Aim

  • Quick tutorial of MarkerGenes::query_gene_ctd() function, which allows users to query a gene or several genes within several specificity matrices.

Mock example

  • We will use the human gene, SNCA, as our mock example.
  • We are only interested in SNCA’s specificity in human datasets, thus we will query the following datasets:

readxl::read_excel(
  path = here::here("metadata", "dataset_metadata.xlsx"),
  sheet = "Data"
  ) %>% 
  dplyr::filter(species == "human", data_type == "SI_matrix") %>% 
  DT::datatable(rownames = FALSE,
                options = list(scrollX = TRUE),
                class = 'white-space: nowrap')
  • As AIBS2018_MTG is the more up to data of the AIBS datasets, we will use this, together with Habib2017_DroNc_Human. In addition, we will be using some of our own in-house single-nuclear RNA-sequencing from the anterior cingulate cortex of control individuals (n = 7).
    • It is worth noting that there are key differences in methodology between the AIBS dataset and the two remaining (i.e. Habib and our own in-house snRNA). While both sequence single nuclei, AIBS uses the SMART-Seq v4 kit, which permits sequence of full-length transcripts, while Habib and our in-house data use a 3’-tagging technology i.e. not full-length transcripts sequenced. This may have an impact on gene specificity.
  • Let’s go ahead and load in these specificity matrices and query them for SNCA specificity.
  • As we are only interested in SNCA’s specificity in overarching cell types, let’s limit this search to level 1 cell types.

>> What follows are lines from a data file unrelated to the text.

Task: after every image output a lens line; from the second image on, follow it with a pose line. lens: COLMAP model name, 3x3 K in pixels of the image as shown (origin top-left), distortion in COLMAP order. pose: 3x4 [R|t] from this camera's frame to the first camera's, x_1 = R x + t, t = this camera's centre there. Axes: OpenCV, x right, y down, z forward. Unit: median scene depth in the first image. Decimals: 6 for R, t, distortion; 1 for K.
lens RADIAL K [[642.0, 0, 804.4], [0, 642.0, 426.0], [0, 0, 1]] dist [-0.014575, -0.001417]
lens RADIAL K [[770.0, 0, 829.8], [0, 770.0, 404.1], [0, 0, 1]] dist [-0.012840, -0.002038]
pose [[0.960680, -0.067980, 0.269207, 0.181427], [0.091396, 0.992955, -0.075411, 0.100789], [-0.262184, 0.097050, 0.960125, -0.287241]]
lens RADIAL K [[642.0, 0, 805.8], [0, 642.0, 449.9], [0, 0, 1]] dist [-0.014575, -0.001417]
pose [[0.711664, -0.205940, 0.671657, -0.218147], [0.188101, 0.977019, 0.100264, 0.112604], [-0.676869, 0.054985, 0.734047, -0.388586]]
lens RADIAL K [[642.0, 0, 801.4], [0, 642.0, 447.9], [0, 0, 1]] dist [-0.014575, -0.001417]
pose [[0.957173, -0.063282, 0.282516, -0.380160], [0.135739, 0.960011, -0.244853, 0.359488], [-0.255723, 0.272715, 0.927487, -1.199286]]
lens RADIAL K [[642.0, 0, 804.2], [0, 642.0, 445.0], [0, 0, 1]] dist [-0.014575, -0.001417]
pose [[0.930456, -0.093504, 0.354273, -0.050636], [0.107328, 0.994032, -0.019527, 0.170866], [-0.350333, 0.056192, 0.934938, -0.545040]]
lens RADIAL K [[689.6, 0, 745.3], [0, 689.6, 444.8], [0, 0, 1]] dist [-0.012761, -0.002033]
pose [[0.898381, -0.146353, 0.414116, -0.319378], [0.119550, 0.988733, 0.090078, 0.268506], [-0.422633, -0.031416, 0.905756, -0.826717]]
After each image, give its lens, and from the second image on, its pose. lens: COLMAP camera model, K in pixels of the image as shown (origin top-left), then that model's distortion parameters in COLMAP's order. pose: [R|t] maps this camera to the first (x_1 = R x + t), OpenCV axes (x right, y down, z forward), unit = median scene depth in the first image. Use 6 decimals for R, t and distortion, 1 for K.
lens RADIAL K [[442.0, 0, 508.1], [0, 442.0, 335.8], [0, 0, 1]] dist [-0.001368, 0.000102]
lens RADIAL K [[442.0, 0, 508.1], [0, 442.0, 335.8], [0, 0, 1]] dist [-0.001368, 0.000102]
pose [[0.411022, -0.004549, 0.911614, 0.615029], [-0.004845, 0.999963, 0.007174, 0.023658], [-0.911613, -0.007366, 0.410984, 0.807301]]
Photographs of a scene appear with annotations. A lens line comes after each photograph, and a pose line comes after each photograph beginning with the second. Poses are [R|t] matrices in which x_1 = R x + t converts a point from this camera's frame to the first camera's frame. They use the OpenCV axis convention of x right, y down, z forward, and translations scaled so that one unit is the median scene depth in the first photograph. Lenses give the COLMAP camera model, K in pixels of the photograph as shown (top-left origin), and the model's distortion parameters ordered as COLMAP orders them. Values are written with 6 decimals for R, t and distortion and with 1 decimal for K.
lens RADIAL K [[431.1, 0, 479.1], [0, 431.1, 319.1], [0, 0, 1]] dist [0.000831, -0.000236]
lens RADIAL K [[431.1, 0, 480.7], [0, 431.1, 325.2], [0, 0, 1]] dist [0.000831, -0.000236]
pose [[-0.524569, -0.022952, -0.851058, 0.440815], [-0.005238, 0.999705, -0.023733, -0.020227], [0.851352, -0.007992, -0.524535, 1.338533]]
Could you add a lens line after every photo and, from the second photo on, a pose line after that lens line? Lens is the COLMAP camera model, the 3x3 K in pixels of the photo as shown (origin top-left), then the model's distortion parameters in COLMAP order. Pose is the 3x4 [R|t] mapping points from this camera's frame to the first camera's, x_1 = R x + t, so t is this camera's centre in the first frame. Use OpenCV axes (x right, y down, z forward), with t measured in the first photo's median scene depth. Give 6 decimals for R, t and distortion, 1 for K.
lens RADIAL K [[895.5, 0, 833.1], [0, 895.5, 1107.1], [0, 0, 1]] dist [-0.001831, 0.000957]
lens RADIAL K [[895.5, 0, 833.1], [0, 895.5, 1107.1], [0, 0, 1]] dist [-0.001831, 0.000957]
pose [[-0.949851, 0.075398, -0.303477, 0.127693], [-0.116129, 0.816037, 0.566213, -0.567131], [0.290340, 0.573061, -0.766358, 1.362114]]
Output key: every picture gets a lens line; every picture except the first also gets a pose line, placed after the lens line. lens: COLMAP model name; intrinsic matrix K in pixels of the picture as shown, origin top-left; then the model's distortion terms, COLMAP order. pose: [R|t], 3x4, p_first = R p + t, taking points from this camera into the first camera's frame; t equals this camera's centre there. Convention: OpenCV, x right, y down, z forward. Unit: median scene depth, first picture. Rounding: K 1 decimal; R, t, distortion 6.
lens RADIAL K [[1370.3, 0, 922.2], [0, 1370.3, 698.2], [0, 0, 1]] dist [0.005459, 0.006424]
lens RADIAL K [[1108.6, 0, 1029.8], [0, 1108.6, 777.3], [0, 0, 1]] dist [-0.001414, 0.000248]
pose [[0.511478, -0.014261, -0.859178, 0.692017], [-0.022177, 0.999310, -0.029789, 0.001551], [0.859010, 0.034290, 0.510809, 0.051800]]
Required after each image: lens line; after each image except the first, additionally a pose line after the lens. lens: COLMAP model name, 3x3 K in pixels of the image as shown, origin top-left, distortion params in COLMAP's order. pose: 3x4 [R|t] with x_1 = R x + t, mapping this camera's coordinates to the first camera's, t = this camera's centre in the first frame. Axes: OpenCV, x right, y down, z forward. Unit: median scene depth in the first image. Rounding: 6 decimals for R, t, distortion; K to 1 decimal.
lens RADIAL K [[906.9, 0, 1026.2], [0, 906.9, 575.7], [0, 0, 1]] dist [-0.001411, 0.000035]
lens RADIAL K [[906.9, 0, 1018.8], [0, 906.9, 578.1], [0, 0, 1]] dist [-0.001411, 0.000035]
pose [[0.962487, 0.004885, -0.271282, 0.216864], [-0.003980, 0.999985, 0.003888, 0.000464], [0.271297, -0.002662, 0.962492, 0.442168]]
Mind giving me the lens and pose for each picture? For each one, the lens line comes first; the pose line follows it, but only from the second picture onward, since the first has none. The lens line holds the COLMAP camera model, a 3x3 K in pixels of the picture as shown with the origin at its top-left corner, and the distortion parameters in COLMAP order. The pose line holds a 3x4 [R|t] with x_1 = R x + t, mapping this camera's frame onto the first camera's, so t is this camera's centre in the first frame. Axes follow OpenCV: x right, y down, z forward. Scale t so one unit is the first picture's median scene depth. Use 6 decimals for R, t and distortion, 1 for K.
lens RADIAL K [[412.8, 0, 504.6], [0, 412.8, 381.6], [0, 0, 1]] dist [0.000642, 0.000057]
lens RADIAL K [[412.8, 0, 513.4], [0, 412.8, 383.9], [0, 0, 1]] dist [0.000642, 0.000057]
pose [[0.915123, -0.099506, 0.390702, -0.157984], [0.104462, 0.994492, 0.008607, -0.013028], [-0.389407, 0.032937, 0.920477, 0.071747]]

# Load specificity matrices
load(here::here("specificity_matrices", "AIBS2018_MTG.rda"))
load(here::here("specificity_matrices", "Habib2017_DroNc_Human.rda"))
load(here::here("specificity_matrices", "Agarwal2020_SNIG.rda"))
#> Warning: namespace 'EWCE' is not available and has been replaced
#> by .GlobalEnv when processing object 'ctd_Agarwal2020_SNIG'

specificity <- 
  MarkerGenes::query_gene_ctd(
    genes = c("SNCA"),
    ctd_AIBS2018, ctd_DRONC_human, ctd_Agarwal2020_SNIG,
    celltypeLevel = 1, 
    median_included = F,
    genelistSpecies = "human", 
    ctdSpecies = "human"
  )

# Plot
specificity %>% 
  ggplot2::ggplot(
    ggplot2::aes(
      x = MarkerGenes::reorder_within(
        x = CellType, 
        by = Specificity, 
        within = Study, 
        fun = median, 
        desc = T
      ), 
      y = Specificity)) + 
  ggplot2::geom_col() +
  MarkerGenes::scale_x_reordered() +
  ggplot2::facet_wrap(ggplot2::vars(Study), scales = "free_x") + 
  ggplot2::labs(x = "CellType") +
  theme_rhr
**Figure**: Plot of SNCA specificity value across three single-nuclear RNA-seq datasets. exPFC=glutamatergic neurons from the PFC, exCA1/3=pyramidal neurons from the Hip CA region, GABA=GABAergic interneurons, exDG=granule neurons from the Hip dentate gyrus region, ASC=astrocytes, NSC=neuronal stem cells, MG=microglia, ODC=oligodendrocytes, OPC=oligodendrocyte precursor cells, NSC=neuronal stem cells, SMC=smooth muscle cells, END= endothelial cells.

Figure: Plot of SNCA specificity value across three single-nuclear RNA-seq datasets. exPFC=glutamatergic neurons from the PFC, exCA1/3=pyramidal neurons from the Hip CA region, GABA=GABAergic interneurons, exDG=granule neurons from the Hip dentate gyrus region, ASC=astrocytes, NSC=neuronal stem cells, MG=microglia, ODC=oligodendrocytes, OPC=oligodendrocyte precursor cells, NSC=neuronal stem cells, SMC=smooth muscle cells, END= endothelial cells.

  • For all three datasets, SNCA appears to have its highest specificity in some form of excitatory neuron.
  • Thereafter, the ordering of cell types is a little more ambiguous, and changes slightly dependent on the dataset.